Bs-1 Line 2 included two different types of homozygous mutants that were phenotypically distinct, with the frameshift allele, which we used for the genomic analyses described above, causing more severe phenotypic defects and being more strongly underrepresented in a segregating populations (Fig. 7b, Additional file 17: Table S3). Bu-0 Line 2 and Ste-0 Line 2 segregated individuals with different combinations of two mutant alleles along with a wild-type allele, pointing not only a bi-allelic origin of the met1 alleles but also a change in the generative ploidy level. Genotyping by sequencing also revealed heterozygous individuals with a skewed ratio of reads for the wild-type and mutant alleles, especially in Bu-0 Line 1, Pi-0 Line 1, Col-0 Line 2, and Bl-1 Line 1 (Additional file 17: Table S3).

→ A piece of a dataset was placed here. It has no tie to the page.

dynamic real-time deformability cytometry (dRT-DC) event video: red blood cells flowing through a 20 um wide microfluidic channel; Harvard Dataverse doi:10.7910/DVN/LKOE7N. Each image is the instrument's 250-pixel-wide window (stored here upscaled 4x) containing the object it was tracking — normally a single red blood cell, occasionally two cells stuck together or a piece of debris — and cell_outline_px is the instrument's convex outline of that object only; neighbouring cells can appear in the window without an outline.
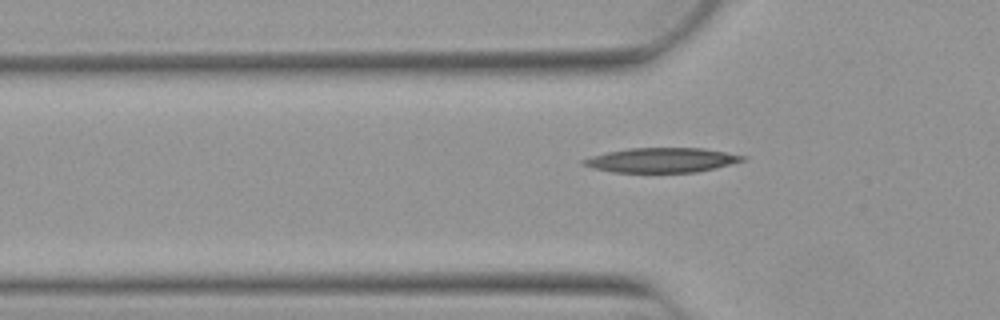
{"species": "Egyptian fruit bat (a non-hibernating species)", "species_latin": "Rousettus aegyptiacus", "temperature_condition": "warm", "stored_images_in_passage": 36, "camera_frame_rate_fps": 3000, "um_per_image_px": 0.085, "animal": {"sex": "female"}, "frame": {"image": 1, "passage_image": 3, "time_ms": 0.667, "image_size_px": [1000, 320], "cell_outline_px": [[748, 156], [744, 160], [696, 172], [612, 172], [592, 168], [580, 164], [580, 160], [592, 156], [608, 152], [628, 148], [704, 148]], "centroid_in_image_um": [56.19, 13.6], "position_along_channel_um": 69.6, "area_um2": 22.72}}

Since heterozygotes of these four lines also exhibited phenotypic variation (Fig. 7c, Additional file 5: Fig. S32), we suspected that there was variation in ploidy. Both Bu-0 Line 1 and Line 2 as well as wild-type Bu-0 plants used in this study turned out to be tetraploid, possibly explaining the altered segregation ratios (Fig. 7d, e). However, other lines with skewed heterozygous allele frequencies were derived from diploid parents (Additional file 5: Fig. S32), awaiting a more comprehensive explanation of genotypic and phenotypic variation in these lines.